Problem details:
Present every line in the records below that contains the string "Leiden", reproducing each such line in full.

*** Opening Record extracts ***

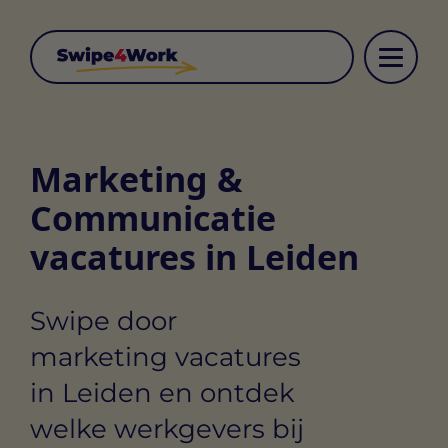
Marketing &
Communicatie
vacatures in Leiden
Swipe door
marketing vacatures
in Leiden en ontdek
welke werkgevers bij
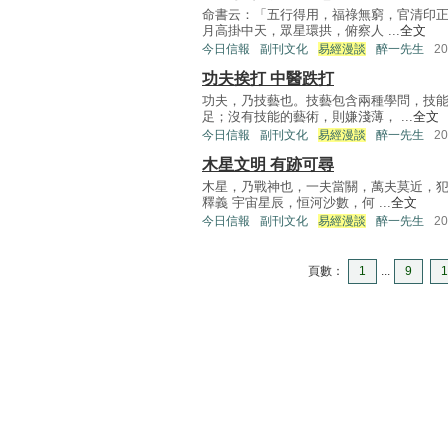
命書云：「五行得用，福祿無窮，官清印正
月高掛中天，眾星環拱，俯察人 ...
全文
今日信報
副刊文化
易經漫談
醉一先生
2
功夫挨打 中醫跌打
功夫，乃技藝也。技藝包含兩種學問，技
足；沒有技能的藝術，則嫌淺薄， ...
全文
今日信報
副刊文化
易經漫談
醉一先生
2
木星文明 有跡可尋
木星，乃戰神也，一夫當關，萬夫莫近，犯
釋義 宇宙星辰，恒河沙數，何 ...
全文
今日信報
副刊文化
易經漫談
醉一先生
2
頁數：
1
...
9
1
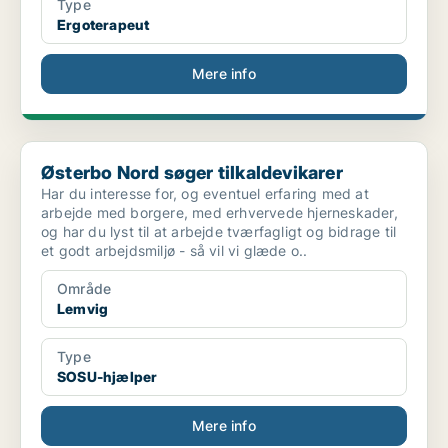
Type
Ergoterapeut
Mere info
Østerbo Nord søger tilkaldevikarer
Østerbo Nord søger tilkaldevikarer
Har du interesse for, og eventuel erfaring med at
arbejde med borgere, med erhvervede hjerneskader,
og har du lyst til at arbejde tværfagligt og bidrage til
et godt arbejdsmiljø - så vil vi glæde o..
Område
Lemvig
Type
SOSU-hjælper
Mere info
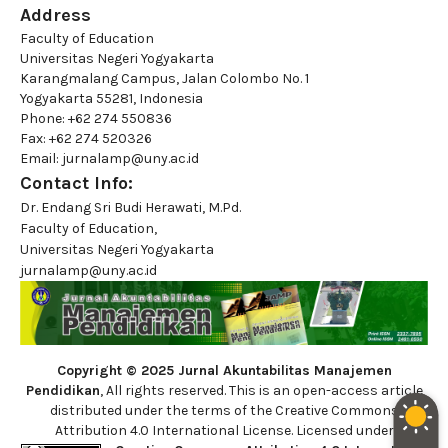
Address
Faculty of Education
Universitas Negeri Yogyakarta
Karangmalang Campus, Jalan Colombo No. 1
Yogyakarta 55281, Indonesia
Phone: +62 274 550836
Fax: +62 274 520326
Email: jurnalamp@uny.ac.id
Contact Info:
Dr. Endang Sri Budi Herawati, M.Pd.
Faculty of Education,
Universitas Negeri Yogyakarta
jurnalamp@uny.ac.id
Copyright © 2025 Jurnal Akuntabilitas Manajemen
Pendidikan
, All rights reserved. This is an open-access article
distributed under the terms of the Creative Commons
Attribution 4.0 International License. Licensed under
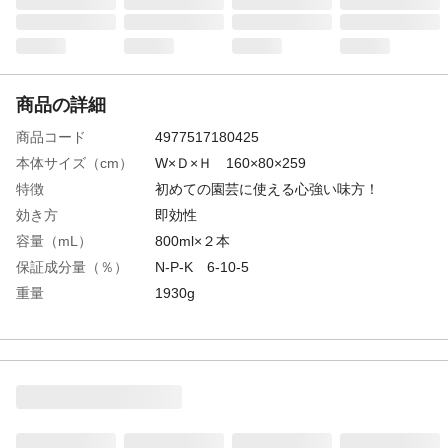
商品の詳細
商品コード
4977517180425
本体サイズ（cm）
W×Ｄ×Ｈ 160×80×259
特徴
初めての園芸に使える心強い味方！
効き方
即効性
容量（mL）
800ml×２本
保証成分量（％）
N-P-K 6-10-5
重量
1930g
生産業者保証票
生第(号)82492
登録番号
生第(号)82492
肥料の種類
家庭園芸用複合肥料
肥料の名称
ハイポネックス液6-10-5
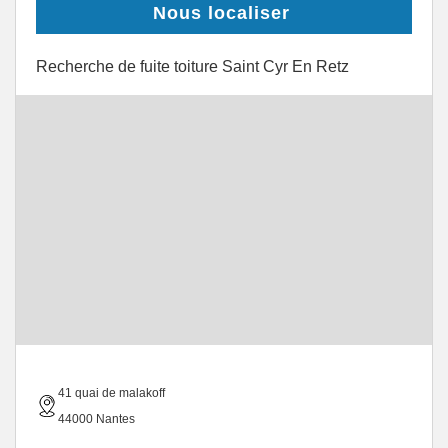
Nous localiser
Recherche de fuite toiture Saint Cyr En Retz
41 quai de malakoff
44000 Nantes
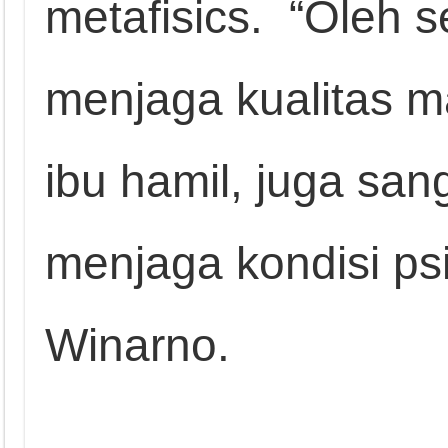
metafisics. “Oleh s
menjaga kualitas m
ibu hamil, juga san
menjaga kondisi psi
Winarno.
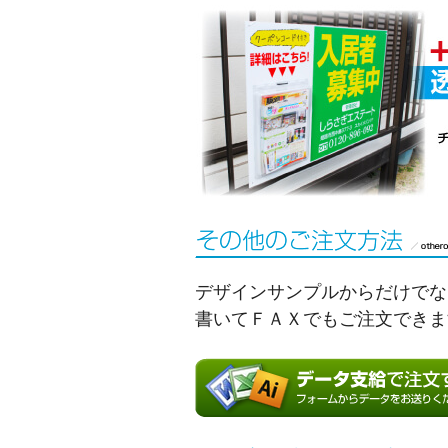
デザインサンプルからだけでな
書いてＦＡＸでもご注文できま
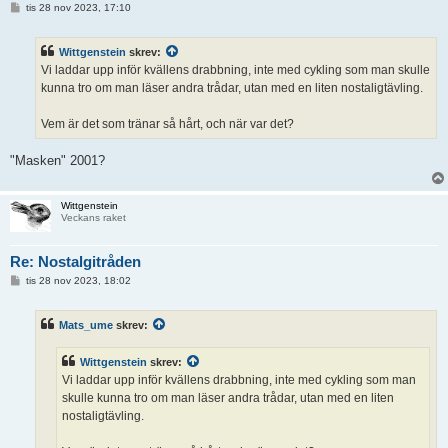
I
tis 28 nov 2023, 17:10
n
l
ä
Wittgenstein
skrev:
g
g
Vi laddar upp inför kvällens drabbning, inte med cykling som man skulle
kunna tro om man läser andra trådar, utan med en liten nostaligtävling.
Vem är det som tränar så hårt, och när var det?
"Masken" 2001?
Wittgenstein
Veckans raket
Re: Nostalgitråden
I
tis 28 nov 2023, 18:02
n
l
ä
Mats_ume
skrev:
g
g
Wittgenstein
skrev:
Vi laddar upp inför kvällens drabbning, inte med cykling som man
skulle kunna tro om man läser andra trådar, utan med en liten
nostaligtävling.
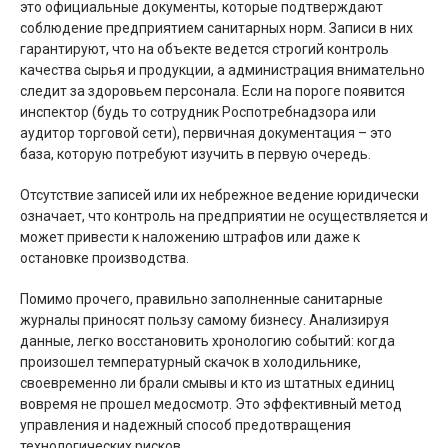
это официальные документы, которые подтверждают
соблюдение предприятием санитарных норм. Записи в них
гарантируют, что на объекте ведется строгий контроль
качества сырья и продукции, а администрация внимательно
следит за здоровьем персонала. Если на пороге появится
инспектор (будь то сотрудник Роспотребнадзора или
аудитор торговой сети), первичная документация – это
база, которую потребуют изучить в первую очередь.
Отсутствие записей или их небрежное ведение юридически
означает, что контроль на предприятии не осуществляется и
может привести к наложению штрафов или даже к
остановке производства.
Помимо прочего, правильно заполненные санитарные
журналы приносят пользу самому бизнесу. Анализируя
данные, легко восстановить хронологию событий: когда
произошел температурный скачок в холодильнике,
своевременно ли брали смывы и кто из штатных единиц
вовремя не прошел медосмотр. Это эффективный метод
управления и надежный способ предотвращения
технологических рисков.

*** Closing Record extracts ***

Result of the exercise:
vacatures in Leiden
in Leiden en ontdek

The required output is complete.